Maybe it would help Choi if he visited his hometown,sawed a bat out of a fallen tree, and gave it the Korean version of the name "Wonderboy".
Bad news: It's Willie Bloomquist.
I tend to confuse it with "Long Gone" which came out around the same time. (Or so I thought, but they actually came out four years apart)
Both are pretty good.
Wouldn't it? With the Mariners down 3 and all.
Good or fun, movies with Kevin Costner:
Silverado
Bull Durham
Field of Dreams
Dances with Wolves
The Untouchables
No Way Out
A Perfect World (his most underrated)
Tin Cup
And I didn't hate For Love of the Game.
All in all, that's not a bad career at all.
To me, Mike Binder is the Scott Erickson of HBO series.
Perfect World was a very good flick...Costner did a good job of acting in the era. Plus, his young co-star did a fine job.
Padres 8, Mariners 5
Time to watch the scoreboard to see if the Tigers can beat the DBacks!
Buddy Bell is sitting down Mark Teahen tonight and starting Joe McEwing instead at third base.
How does he expect Teahen to reach his full potential if he sits him against lefties all the time?
And c'mon Clint Hurdle, Dustan Mohr instead of Jorge Piedra?
Sheesh!
I'm going to Japan as part of a multilateral negotiating team to meet with North Korea to get them to stop their nuclear program.
I figure that I can wrap that up in a day or two and then just watch baseball games the rest of the time.
Its a good thing they never made Golf in the Kingdom into a movie.

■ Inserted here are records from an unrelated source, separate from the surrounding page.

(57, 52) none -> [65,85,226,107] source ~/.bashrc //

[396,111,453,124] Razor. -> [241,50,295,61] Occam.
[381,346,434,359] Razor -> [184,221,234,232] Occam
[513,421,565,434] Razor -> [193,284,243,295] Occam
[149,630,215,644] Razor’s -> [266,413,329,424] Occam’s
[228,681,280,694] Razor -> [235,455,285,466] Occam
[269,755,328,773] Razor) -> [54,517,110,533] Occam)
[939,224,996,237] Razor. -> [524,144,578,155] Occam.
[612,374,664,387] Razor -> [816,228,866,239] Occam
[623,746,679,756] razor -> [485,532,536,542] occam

That being...I really am a sucker for most baseball movies. One of the more obscure ones called "Pastime" starring William Rus. Yes, it was a tear-jerker. Set in 1950's Central California, (Modesto if I remember right) Rus plays an aging ballplayer that's been stuck what seems like his whole life in the minors. He's given the assignment to watch over, or befriends a young new rookie--only he's black, and as would be an example of the era, most of the team is set out to ruin any chance or promise the rookie has in making it to the bigs. It's loaded with some of the great baseball stars of our pastime playing parts as VFW members who support the team as fans. (Duke, Bob Feller, "Mr. Baseball" Ernie Banks)
The movie is outstanding and I recommend it to all. One of the Great baseball movies ever made that no one ever really saw, and that's ashame.
http://www.imdb.com/title/tt0105109/combined
I'll just stick to Japanese food.
This is typical Japanese breakfast food:
http://www.blogography.com/photos6/Natto.jpg
It's actually pretty good if you put some mustard on it.
That photo is not an exaggeration.
Of course, I can't bring them wrapped, but I'm sure I can get someone in a department store to wrap them for me. Watching a Japanese store clerk wrap something is a sight to behold.
I am physically unable to wrap any gift correctly. My brain does not consider a third dimension when considering how much paper I need.
I give people a lot of gift cards now.
Not just Asia, but here in Hawai'i, too. I've been on numbers of inter-island flights where passengers were loaded down with island-specific gifts (Maui chips being brought back to Oahu, forex). Out here the custom is called omiyage, which is probably stolen from Japanese.
Homer Simpson on Maui chips: Mmmm, Maui chips. Mmmm...
There is one exception. Natto. It's heinous. They call it fermented soy beans, but what they really mean is "Spoiled."
Natch, my wife eats it just to emasculate me. Yuck! In fact, most Japanese, especially younger than 50, won't eat it.
I used to ride past the Bad News Bears park on Sepulveda and Ohio every day on my way to work (have since moved so that it's no longer on the way). I just took their word for it (there's a sign), because I sure didn't recognize it.